There was truth to Rotherby’s words. Grace had appeared attentive but not enraptured in her dance with Rotherby. And women always looked at the duke as if he was the treasure of El Dorado, the lost city of Atlantis, and the open gates of Paradise all combined into one.
But Grace was a natural philosopher. Her values operated differently from the majority of the populace. The fact that she had a tendre for Mason Fredericks rather than some dashing rake was proof of that.
“I’m telling you,” Seb said tightly, “she doesn’t think of me in that way. I am merely a means for her to reach her goal.”
Rotherby rolled his eyes. “Even if you’re right—which you aren’t—what about your feelings for her?”
“Immaterial.”
“Oh ho! That means you do have feelings for her.” Rotherby threw the newspaper onto the floor, and an instant later, an assistant cleared it away.
“Senhor Holloway,” Mr. Ruis reprimanded, but Seb couldn’t help it. He had to move.
Seb paced away to busy himself with a stack of fashion prints. He sorted through them, seeing without seeing the images of men in Paris’s latest styles. What a simpler life the prints depicted, liberated of every concern except the need to be handsome. It was no wonder that the fashionable figures existed in a world almost entirely free of place or context. No one there struggled with uncomfortable, unwanted feelings.
“I may—may—find myself thinking of Grace as more than a friend, but I repeat, whatever I feel for her doesn’t matter. She wants Mason Fredericks. I can barely afford to feed and house myself, let alone two people. And I have no expectation that she will repay my years of friendship with her affections. Nothing can or will transpire between us.”
He had to keep reiterating this, as many times as it took.
“That’s a damned pity.” Rotherby sighed. “I’d hoped . . .”
Seb spun to face his friend. “You were late today on purpose.”
“Of course I was.” Rotherby threw up his hands. “Wanted to give you time alone with her.”
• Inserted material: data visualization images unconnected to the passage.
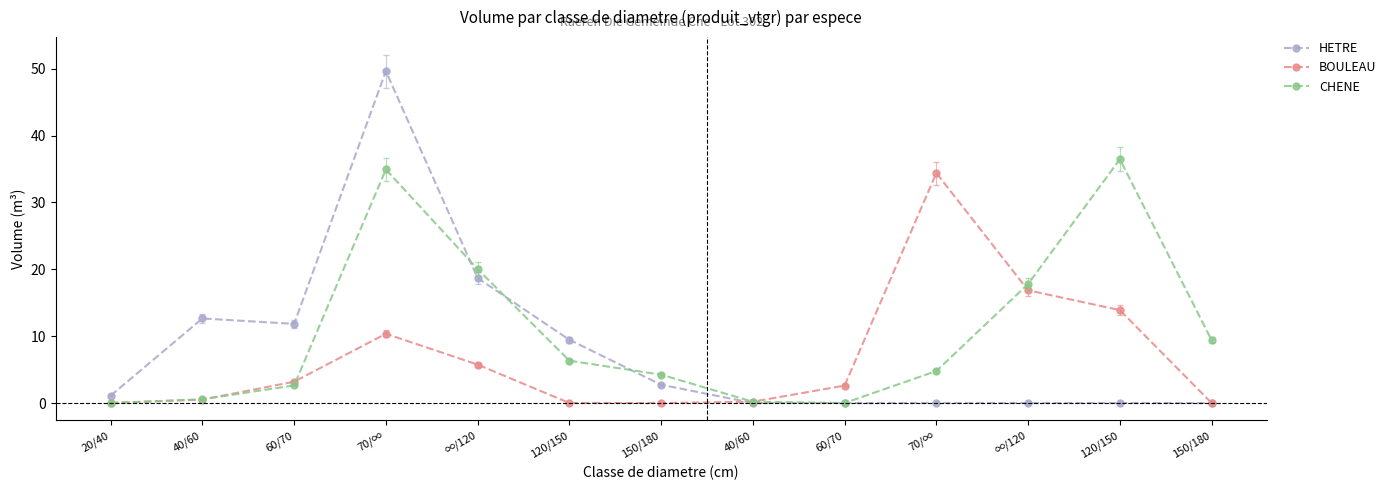

What is the greatest value displayed?

49.6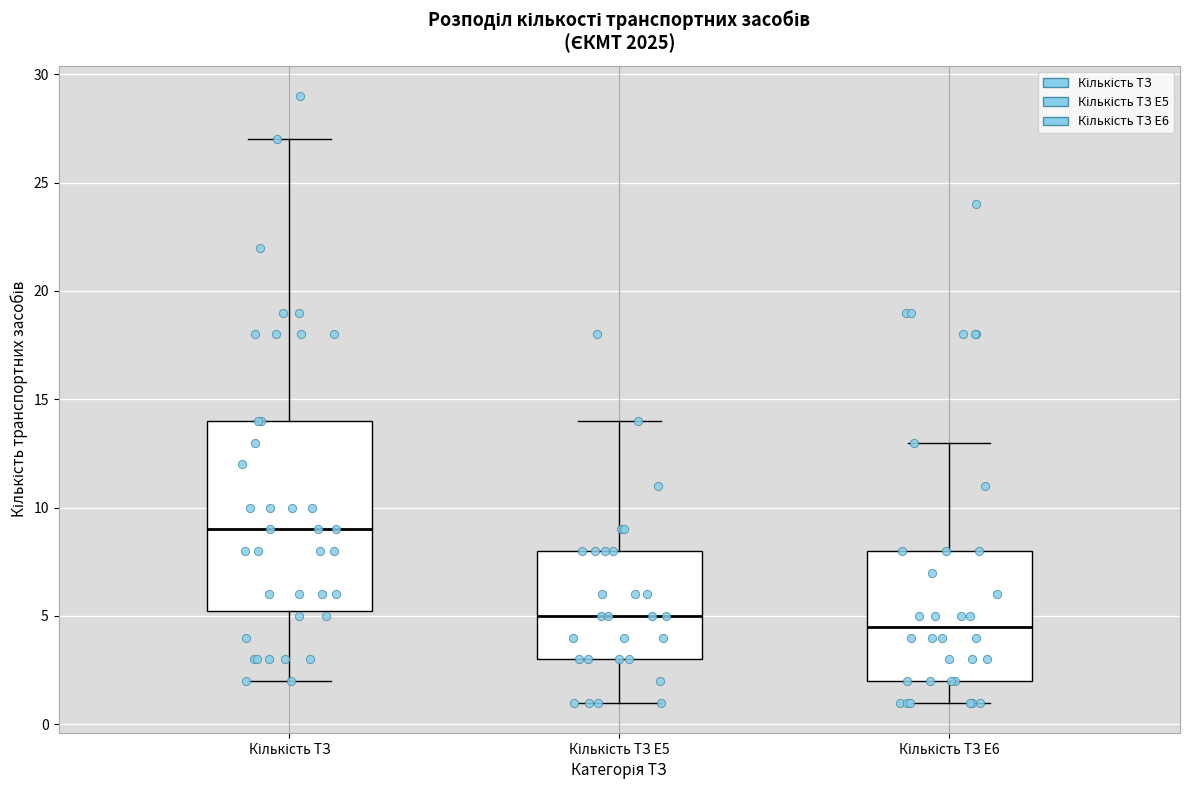

Reading left to right, read every box against the y-axis: the position of its median line, the range the box covers, and the ends of its whiskers. The values are not printed on the chart, so give them approximately, as read against the axis.

Кількість ТЗ: median 9.0, box 5.5 to 14.0, whiskers 2.0 to 27.0
Кількість ТЗ E5: median 5.0, box 3.0 to 8.0, whiskers 1.0 to 14.0
Кількість ТЗ E6: median 4.5, box 2.0 to 8.0, whiskers 1.0 to 13.0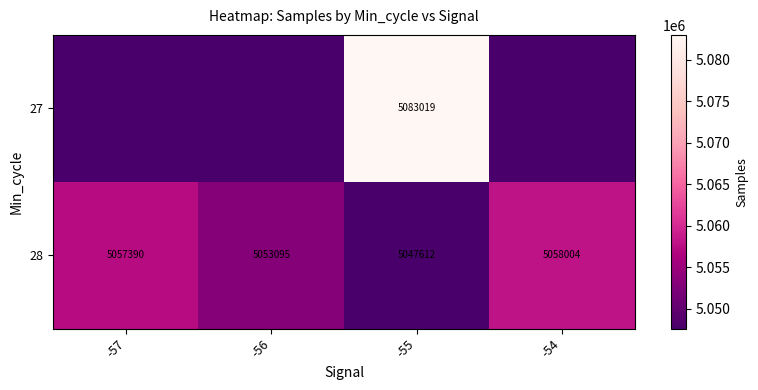

How many distinct data groups are displayed?

2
Even now, nearly two decades since they’d left Eton, Rotherby still looked out for Seb. He placed his hand on his friend’s shoulder.
“It’s appreciated. Truly. But your efforts to form a romantic attachment between Grace and myself are misguided. She and I will remain friends. Only friends.”
“I still hold out hope,” Rotherby said with a wry smile.
Seb patted Rotherby’s shoulder. “This will be the first time in your charmed life that you’ll be disappointed.”